I’ve spent most of my life living in small towns but I’ve also spent some time in major cities—and enjoyed my big city time. But one thing I noticed was that each major city really seemed to see itself as the center…if not the universe, of their little ( or not so little) corner of the universe. To them, the concerns of small town hicks ( all racists, of course) and backwards farmers are…trivial. Beneath their notice.
Door swings both ways. I grew up in a little town, and never met anyone there who gave two shits about the fate of anyone who lived in a city, unless they were originally from a city themselves or kin to someone who was.
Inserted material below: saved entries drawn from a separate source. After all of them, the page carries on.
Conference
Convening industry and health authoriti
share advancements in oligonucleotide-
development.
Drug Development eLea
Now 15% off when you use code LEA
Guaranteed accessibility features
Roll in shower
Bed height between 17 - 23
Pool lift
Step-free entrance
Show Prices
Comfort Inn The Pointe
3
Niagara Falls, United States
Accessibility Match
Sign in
But that also illustrates why this argument is nonsense. Most people in every state live in cities. Yes, Wyoming too; rural though it is, more than half of Wyoming's residents live in one of her eleven cities. And on the flip side, every state has vast swathes of countryside. Like the one I grew up in,
in California. The poor hicks I grew up with -
in California - aren't empowered in any way by this scheme to give Wyoming and Montana extra votes. Votewise, they are every bit as disempowered as the poor urban Black folks. Who cares about the rights of
our farmers? Yet, our farmers feed the rest of the country, demonstrably. Guess that doesn't win them anything but a lemon in their eye? That they picked yesterday?
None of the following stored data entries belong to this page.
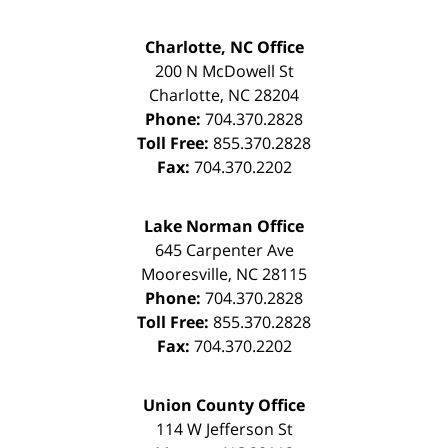
Charlotte, NC Office
200 N McDowell St
Charlotte
,
NC
28204
Phone:
704.370.2828
Toll Free:
855.370.2828
Fax:
704.370.2202
Lake Norman Office
645 Carpenter Ave
Mooresville
,
NC
28115
Phone:
704.370.2828
Toll Free:
855.370.2828
Fax:
704.370.2202
Union County Office
114 W Jefferson St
As long as electoral votes are assigned
by state, urban centers will always have the advantage. Because in all states, more people live in the city than in the country. Pretending there is an absolute demographic difference between red states and blue states doesn't change that reality, in any of those states. If you want to apportion votes based on whether or not the voter lives in a city or not, we need to scrap the electoral college altogether, and ignore state boundaries in favor of sociological ones. I hope I don't need to explain why that would be a disaster in practice.